Stuff reviewer James Croot praised the film for its "compelling narrative, evocative sense of space and place and terrific performances", awarding it four and half stars. He credited the main cast members with bringing the three protagonists Mata, Makareta and Missy to life, saying Rachel House, Tanea Heke and Ana Scotney particularly impressed " while bright futures await the likes of Mihi Te Rauhi Daniels, Keyahne Patrick Williams and Te Raukura Gray, based on this evidence". Croot praised the directors Ainsley Gardiner and Briar Grace-Smith for their immersive style of filming, which in his view brought the viewer into the world of the story. He also gave a favourable appraisal of Gardiner, Grace-Smith and casting director Tinary's decision to have three sets of actors playing the main protagonists at different stages of their life.

For Australian Book Review, critic Tahney Fosdike praised directorial interest in the intergenerational care of Indigenous women, compared to other trans-Tasman recent releases High Ground (2021) and Nightingale (2018) which gave more stage time to violent white antagonists straining First Nations family bonds.
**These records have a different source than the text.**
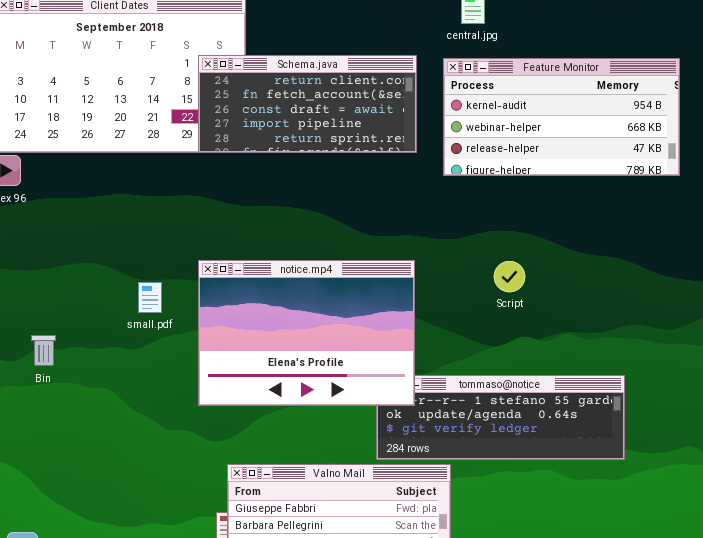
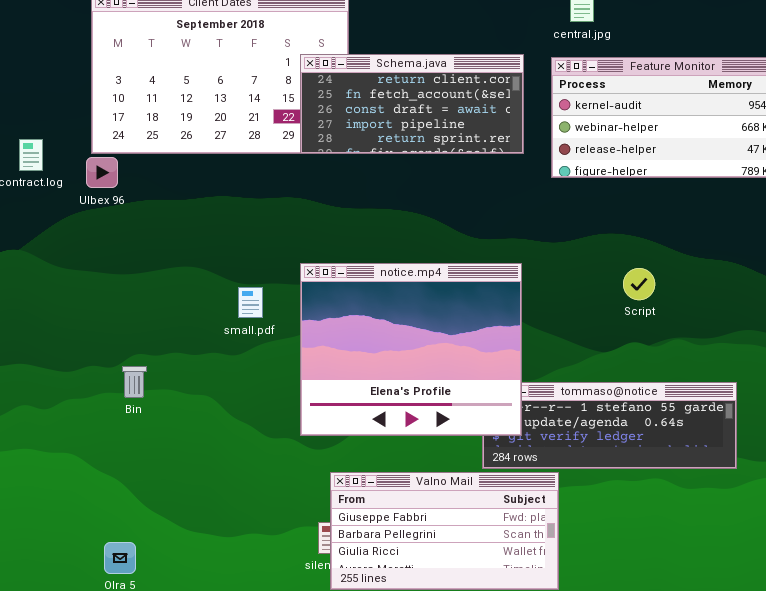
notice.mp4: [198,260,415,406] -> [300,263,522,436], resized
Script: [494,261,525,292] -> [623,268,655,300], moved
Bin: [31,335,56,366] -> [122,366,147,398], moved

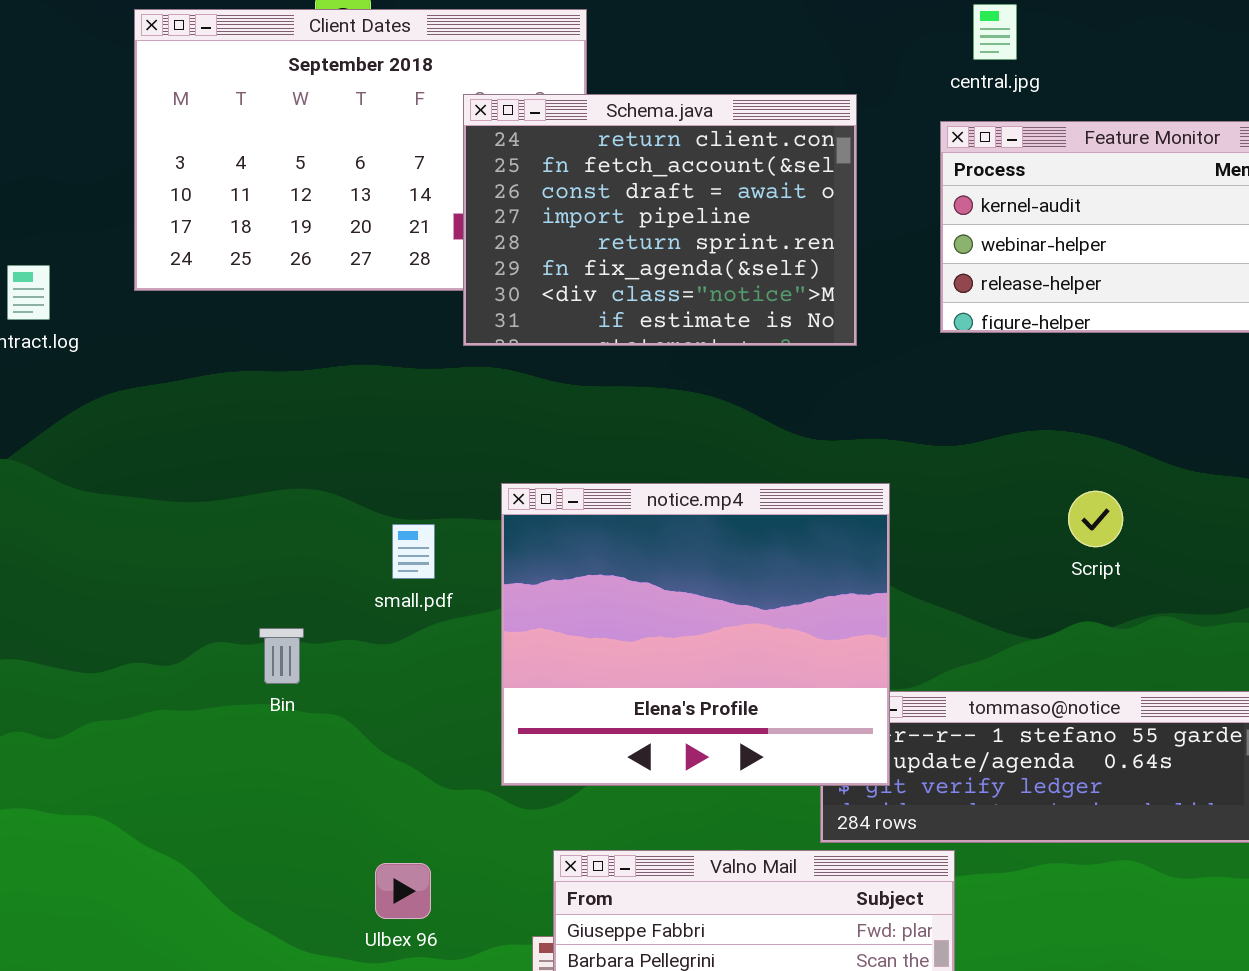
Schema.java: [300,54,524,154] -> [463,94,857,346], moved, resized
Ulbex 96: [86,157,118,188] -> [375,863,431,919], moved
Bin: [122,366,147,398] -> [259,628,304,684], moved

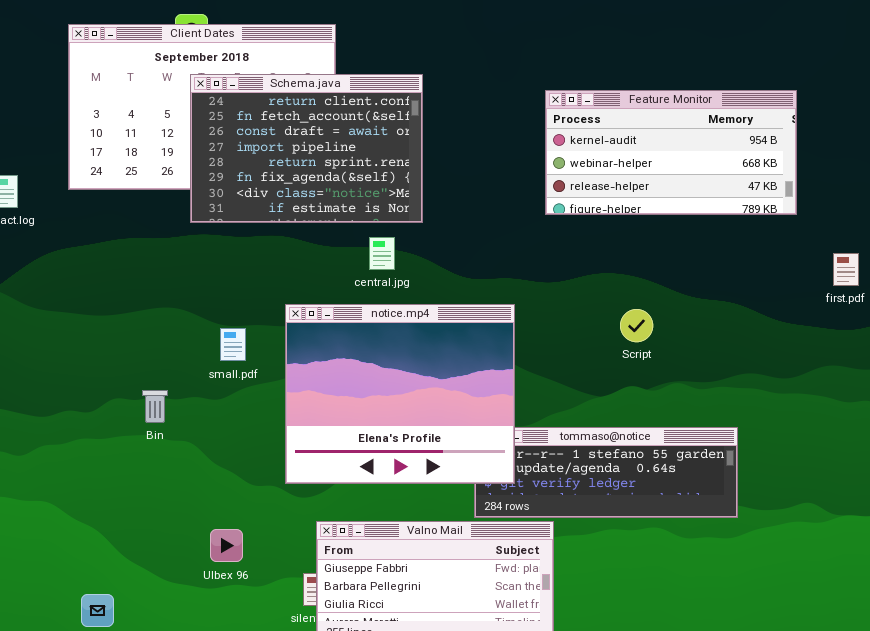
central.jpg: [973,4,1017,60] -> [369,237,395,270], moved
Schema.java: [463,94,857,346] -> [190,74,423,223], moved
Variety's reviewer Alissa Simon praised Grace-Smith's screen-play as a faithful adaptation of her mother-in-law Patricia Grace's novel. She also gave a favourable appraisal of cinematographer Raymond Edwards's use of close-up photography for depicting the world of the Pairama clan. Simon also praised editor Angela Boyd's non-linear storytelling of the three main protagonists' lives over a period of fifty years from the late 1940s to the 1990s. Simon also credited composer Warren Maxwell's musical score and incorporation of Māori songs for immersing viewers in Māori. She also likened Cousins to other films such as the Australian Rabbit-Proof Fence and Swedish Sámi Blood, which raised awareness of the hurt suffered by indigenous "stolen generations", who were uprooted from their families.